Cytogenetic analysis after evaluation of 750 fetal deaths: proposal for diagnostic workup.

OBJECTIVE: To estimate success rates for cytogenetic analysis in different tissues after intrauterine fetal death, and study selection criteria and value of cytogenetic testing in determining cause of death. METHODS: Cytogenetic analyses and the value of this test in determining cause by a multidisciplinary panel were studied in 750 fetal deaths. Morphologic abnormalities, small for gestational age (SGA), advanced maternal age (older than 35 years) and maceration were studied as selection criteria. RESULTS: Chromosomal abnormalities were observed in 13% of fetal deaths. Cytogenetic success rates were significantly higher for invasive testing (85%) than for postpartum tissue analysis (28%, P<.001). There were more abnormal chromosomes (38%) in fetal deaths with morphologic abnormalities than in those without (5%, P<.001). This was not observed for SGA (16% compared with 9.2%, P=.22) or for advanced maternal age (16.7% compared with 12.0%, P=.37). The posterior probability of a chromosomal abnormality in the absence of morphologic abnormalities was still 4.6%. Cytogenetic analysis was successful in 35% of severely macerated fetuses. We do not advise using these selection criteria, because the failure rate was high on postpartum tissues. Cytogenetic analysis was valuable in determining the cause in 19% of the fetal deaths. CONCLUSION: Parents should be counseled on aspects of cytogenetic analysis after fetal death. We advise performing nonselective invasive testing after fetal death and before labor for all fetal deaths.

Prevalence of parental thrombophilic defects after fetal death and relation to cause.

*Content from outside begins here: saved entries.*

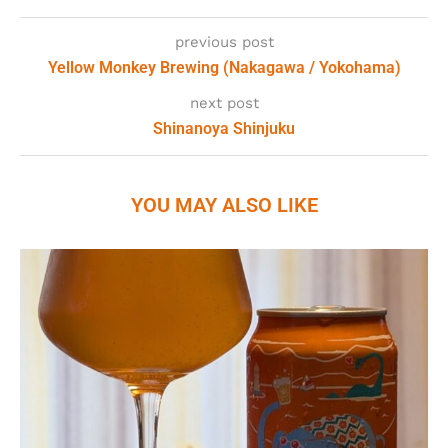
previous post
Yellow Monkey Brewing (Nakagawa / Yokohama)
next post
Shinanoya Shinjuku
YOU MAY ALSO LIKE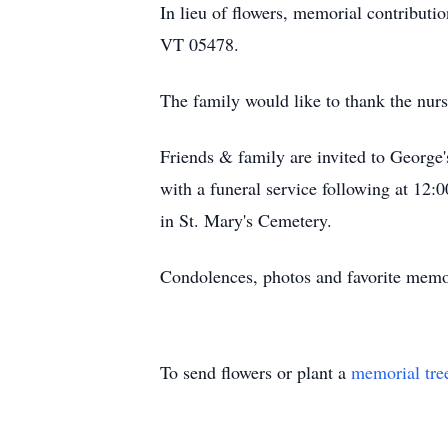
In lieu of flowers, memorial contribu
VT 05478.
The family would like to thank the nurs
Friends & family are invited to George
with a funeral service following at 12
in St. Mary's Cemetery.
Condolences, photos and favorite mem
To send flowers or plant a
memorial tre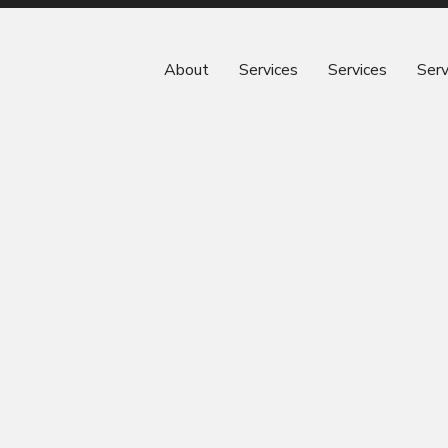
About
Services
Services
Serv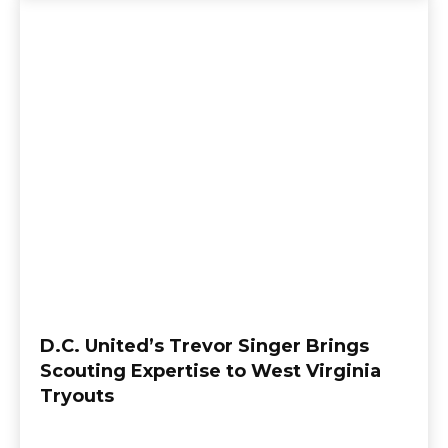
D.C. United’s Trevor Singer Brings
Scouting Expertise to West Virginia
Tryouts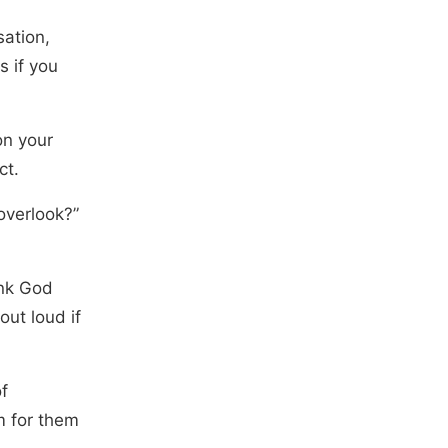
sation,
s if you
on your
ct.
overlook?”
ank God
out loud if
f
m for them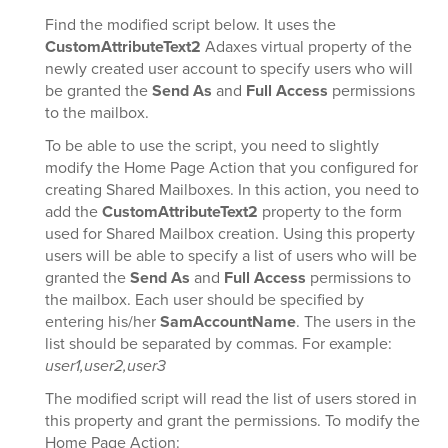
Find the modified script below. It uses the
CustomAttributeText2
Adaxes virtual property of the
newly created user account to specify users who will
be granted the
Send As
and
Full Access
permissions
to the mailbox.
To be able to use the script, you need to slightly
modify the Home Page Action that you configured for
creating Shared Mailboxes. In this action, you need to
add the
CustomAttributeText2
property to the form
used for Shared Mailbox creation. Using this property
users will be able to specify a list of users who will be
granted the
Send As
and
Full Access
permissions to
the mailbox. Each user should be specified by
entering his/her
SamAccountName
. The users in the
list should be separated by commas. For example:
user1,user2,user3
The modified script will read the list of users stored in
this property and grant the permissions. To modify the
Home Page Action: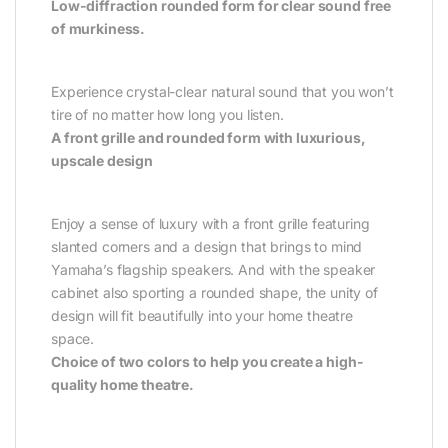
Low-diffraction rounded form for clear sound free
of murkiness.
Experience crystal-clear natural sound that you won’t
tire of no matter how long you listen.
A front grille and rounded form with luxurious,
upscale design
Enjoy a sense of luxury with a front grille featuring
slanted corners and a design that brings to mind
Yamaha’s flagship speakers. And with the speaker
cabinet also sporting a rounded shape, the unity of
design will fit beautifully into your home theatre
space.
Choice of two colors to help you create a high-
quality home theatre.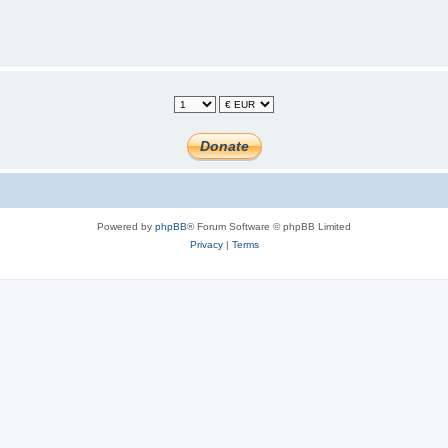
Powered by
phpBB
® Forum Software © phpBB Limited
Privacy
|
Terms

OBJECTIVE: To estimate whether parental thrombophilic defects after fetal death, either acquired or inherited, were more prevalent than in the normal population and to estimate associations between these thrombophilic defects and different fetal death causes. METHODS: In a multicenter, prospective cohort study of 750 fetal deaths, we tested couples for antithrombin, protein C, total and free protein S, and von Willebrand factor (vWF) plasma levels. Mothers' values were compared with reference values in gestational age-matched healthy pregnant women, and fathers were compared with healthy men. Prevalence of factor V Leiden, prothrombin G20210A mutation, and lupus anticoagulant were compared with the normal population. A panel classified death cause. RESULTS: More women with fetal death had decreased antithrombin (16.8%, P<.001) and protein C (4.0%, P=.03) and increased vWF (15.5%, P<.001) plasma levels than healthy pregnant women (2.5%). However, compared with normal ranges in the nonpregnant population, we only observed more women with increased vWF (12.4%, P<.001). More fathers had decreased free protein S (6.3%, P<.001) and elevated vWF (12.1%, P<.001) than healthy men (2.5%). Prevalence of inherited thrombophilias was not higher in couples with fetal death than in the population. Neither inherited nor acquired maternal or paternal thrombophilic defects were associated with the main cause of death. Of placental causes, abruption and infarction were associated with acquired maternal defects. CONCLUSION: Except for vWF and paternal free protein S, acquired and inherited thrombophilic defects were not more prevalent after fetal death. Routine thrombophilia testing after fetal death is not advised. LEVEL OF EVIDENCE: II.